» Instructions:
1 > Repeat verbatim the part of the Swiss school closures article starting at "Researchers at the" and ending at "in an email.".
2 > Write the next portion of the Swiss school closures article, picking up after its last sentence.

Switzerland’s decision in the spring to shutter schools was one of the most effective measures in reducing mobility and thus also transmission of COVID-19, a study showed Sunday.
Researchers at the Swiss Federal Institute of Technology in Zurich, ETH, determined that the closure of Swiss schools last March was responsible for cutting mobility by more than a fifth.
“School closures reduced mobility by 21.6 percent,” Stefan Feuerriegel, an ETH professor of management information systems who headed the study, told AFP in an email.
“School closures reduce mobility, (which) then reduces new cases” of COVID-19, he said.
His team analysed some 1.5 billion movements in Swiss telecommunication data between February 10 and April 26 last year to evaluate the impact on mobility as various anti-COVID measures were introduced.
In decentralised Switzerland, its 26 cantons introduced measures at different paces before a country-wide partial lockdown, including school closures, was ordered on March 16.
Schools across the country remained closed for about two months before gradually opening up again.
The study, which has yet to be peer-reviewed, found school closures ranked third in terms of reducing mobility.

» Entries shown:
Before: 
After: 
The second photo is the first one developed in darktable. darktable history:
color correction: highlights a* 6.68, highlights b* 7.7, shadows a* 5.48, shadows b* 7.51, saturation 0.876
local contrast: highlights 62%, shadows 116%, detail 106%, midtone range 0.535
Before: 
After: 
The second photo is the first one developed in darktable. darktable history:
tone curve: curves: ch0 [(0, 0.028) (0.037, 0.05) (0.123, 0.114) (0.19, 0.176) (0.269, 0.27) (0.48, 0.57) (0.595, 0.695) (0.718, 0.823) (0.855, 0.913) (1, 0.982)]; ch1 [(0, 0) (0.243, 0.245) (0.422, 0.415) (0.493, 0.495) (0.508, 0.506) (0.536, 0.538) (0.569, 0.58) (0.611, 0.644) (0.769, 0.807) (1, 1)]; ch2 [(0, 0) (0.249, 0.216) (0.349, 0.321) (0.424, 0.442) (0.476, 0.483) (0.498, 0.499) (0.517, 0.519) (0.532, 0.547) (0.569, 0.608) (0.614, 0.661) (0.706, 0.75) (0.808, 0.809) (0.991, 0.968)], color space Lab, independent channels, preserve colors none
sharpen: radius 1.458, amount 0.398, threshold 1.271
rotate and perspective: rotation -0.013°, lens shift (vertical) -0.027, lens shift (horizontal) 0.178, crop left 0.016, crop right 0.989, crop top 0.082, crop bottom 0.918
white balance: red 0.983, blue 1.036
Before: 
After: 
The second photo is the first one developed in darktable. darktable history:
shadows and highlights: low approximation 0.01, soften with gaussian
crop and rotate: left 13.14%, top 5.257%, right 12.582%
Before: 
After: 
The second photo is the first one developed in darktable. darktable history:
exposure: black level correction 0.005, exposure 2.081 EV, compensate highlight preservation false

» Replies:
1 >
Researchers at the Swiss Federal Institute of Technology in Zurich, ETH, determined that the closure of Swiss schools last March was responsible for cutting mobility by more than a fifth.
“School closures reduced mobility by 21.6 percent,” Stefan Feuerriegel, an ETH professor of management information systems who headed the study, told AFP in an email.

2 >
At the top of the list was a ban on gatherings of more than five people, which was seen slashing mobility by 24.9 percent, and the closure of restaurants, bars and non-essential shops, which caused people to move about 22.3 percent less, the study shows.
Feuerriegel said it was not surprising that school closures had such a big impact on people’s movements.
“If schools are closed, we can expect a large change in behaviour,” he said, pointing out that “not only will kids stay home, but sometimes it also requires their parents to change their mobility as well.”
School closures have been among the most controversial measures introduced around the world to help rein in the pandemic.
Children are far less likely to develop severe illness from COVID-19 than older people, but it remains unclear how much they transmit the virus.
The ETH study does not address that, but indicates that school closures can significantly reduce transmission by prompting people to move about and mingle less.
“Our analysis confirms school closure as a measure to slow the spread, through reduced mobility,” Feuerriegel said.